* **Texte extrait**:
Pionnière, cette œuvre l’est aussi par d’autres aspects. « La voix des poètes » ne renvoie pas seulement aux compositions et au chant de Juan Cedrón mais aussi au fait que les œuvres discographiques du Cuarteto contiennent des paroles que l’on ne chante pas : des poèmes récités par ses auteurs, intercalés entre les pièces musicales (Madrugada, 1964 ; Cuerpo que me querés, 1966 ; Fábulas, 1969). On trouve aussi dans l’un des disques, des extraits d’un long entretien avec le poète Raúl González Tuñón qui donne à entendre la manière de parler et de voir le monde d’un homme né à Buenos Aires en 1905. En 1966, le Trio Cedrón enregistre un disque appelé La Crencha Engrasada, dans lequel l’acteur Héctor Alterio récite les poèmes en argot (lunfardo) de Carlos de la Púa. Cette incorporation de l’argot est également une nouveauté à l’époque, antérieure aux enregistrements du chanteur Edmundo Rivero qui, peu de temps après, ont introduit l’argot dans le milieu du tango, en lui donnant ses titres de noblesse.
Pionnière, l’œuvre du Cuarteto l’est encore par son approche des genres musicaux. Outre ceux qui ont été signalés, le répertoire du groupe comprend aussi des ballades (« Balada del hombre que se calló la boca », « Balada de los amantes de mi pueblo », « Balada del ex traficante de diamantes ») sur des poésies de Juan Gelman. Ces ballades, le public argentin les a découvertes en 1965. Initialement conçues pour un opéra qui n’a pas vu le jour (Las tripas generales), elles ont été enregistrées au début des années 1970. Puis, il y a les cantates qui ont notamment marqué la rencontre du Cuarteto Cedrón avec son public français (Le Chant du Coq, 1973 ; Chances, 1977), dont les textes évoquent le moment politique que vivait alors l’Argentine.

* **Données sources**:
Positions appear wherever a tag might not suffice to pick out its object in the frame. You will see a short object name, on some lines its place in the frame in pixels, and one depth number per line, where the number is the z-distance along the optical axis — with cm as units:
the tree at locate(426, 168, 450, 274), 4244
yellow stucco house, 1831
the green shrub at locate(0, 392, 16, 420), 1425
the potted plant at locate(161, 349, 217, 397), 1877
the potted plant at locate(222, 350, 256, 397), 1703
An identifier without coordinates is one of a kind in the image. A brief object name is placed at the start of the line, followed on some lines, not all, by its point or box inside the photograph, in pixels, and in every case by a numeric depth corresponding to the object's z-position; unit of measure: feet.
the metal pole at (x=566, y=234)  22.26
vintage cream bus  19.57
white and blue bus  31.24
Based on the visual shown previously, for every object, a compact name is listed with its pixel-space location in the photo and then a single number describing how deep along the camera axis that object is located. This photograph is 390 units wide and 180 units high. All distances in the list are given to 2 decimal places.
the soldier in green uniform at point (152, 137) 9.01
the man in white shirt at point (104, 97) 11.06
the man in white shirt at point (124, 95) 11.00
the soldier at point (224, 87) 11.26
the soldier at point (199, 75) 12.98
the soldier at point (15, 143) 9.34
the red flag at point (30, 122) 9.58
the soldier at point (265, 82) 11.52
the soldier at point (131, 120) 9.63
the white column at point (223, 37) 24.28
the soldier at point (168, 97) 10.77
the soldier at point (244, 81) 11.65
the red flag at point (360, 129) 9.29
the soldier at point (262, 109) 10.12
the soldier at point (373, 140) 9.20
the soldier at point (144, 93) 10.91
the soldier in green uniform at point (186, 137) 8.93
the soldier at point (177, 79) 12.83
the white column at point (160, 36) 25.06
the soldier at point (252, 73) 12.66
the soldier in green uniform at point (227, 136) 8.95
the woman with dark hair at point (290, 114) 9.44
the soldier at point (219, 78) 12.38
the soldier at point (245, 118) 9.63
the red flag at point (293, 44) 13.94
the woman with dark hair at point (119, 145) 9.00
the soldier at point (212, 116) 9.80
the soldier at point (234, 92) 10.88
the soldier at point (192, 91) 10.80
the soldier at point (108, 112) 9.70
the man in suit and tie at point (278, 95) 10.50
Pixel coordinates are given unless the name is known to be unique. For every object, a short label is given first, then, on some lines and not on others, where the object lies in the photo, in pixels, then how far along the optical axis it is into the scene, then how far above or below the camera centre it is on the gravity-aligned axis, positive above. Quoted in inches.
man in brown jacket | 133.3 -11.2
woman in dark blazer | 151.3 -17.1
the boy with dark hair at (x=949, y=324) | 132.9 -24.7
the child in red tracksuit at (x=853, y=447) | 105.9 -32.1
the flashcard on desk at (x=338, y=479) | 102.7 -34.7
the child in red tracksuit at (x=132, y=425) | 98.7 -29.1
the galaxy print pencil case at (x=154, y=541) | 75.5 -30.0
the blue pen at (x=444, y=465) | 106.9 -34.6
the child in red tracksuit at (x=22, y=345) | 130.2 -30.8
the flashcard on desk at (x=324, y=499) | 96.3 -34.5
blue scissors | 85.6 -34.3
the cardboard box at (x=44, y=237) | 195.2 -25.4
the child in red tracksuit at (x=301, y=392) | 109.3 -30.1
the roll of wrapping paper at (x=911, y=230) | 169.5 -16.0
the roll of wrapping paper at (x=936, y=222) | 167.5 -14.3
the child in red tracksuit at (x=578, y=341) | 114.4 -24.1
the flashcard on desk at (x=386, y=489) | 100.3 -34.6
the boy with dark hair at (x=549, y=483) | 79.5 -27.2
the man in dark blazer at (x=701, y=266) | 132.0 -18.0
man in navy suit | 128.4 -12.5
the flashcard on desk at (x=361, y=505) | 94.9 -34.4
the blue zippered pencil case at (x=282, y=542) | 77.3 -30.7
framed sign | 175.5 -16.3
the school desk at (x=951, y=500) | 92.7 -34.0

* **Consigne**: Dans le texte sur le Cuarteto Cedrón, recopiez tout ce qui va de « Pionnière, l’œuvre du » jusqu’à « vivait alors l’Argentine. » en renommant « cantates » en « suites ».

* **Résultat**:
Pionnière, l’œuvre du Cuarteto l’est encore par son approche des genres musicaux. Outre ceux qui ont été signalés, le répertoire du groupe comprend aussi des ballades (« Balada del hombre que se calló la boca », « Balada de los amantes de mi pueblo », « Balada del ex traficante de diamantes ») sur des poésies de Juan Gelman. Ces ballades, le public argentin les a découvertes en 1965. Initialement conçues pour un opéra qui n’a pas vu le jour (Las tripas generales), elles ont été enregistrées au début des années 1970. Puis, il y a les suites qui ont notamment marqué la rencontre du Cuarteto Cedrón avec son public français (Le Chant du Coq, 1973 ; Chances, 1977), dont les textes évoquent le moment politique que vivait alors l’Argentine.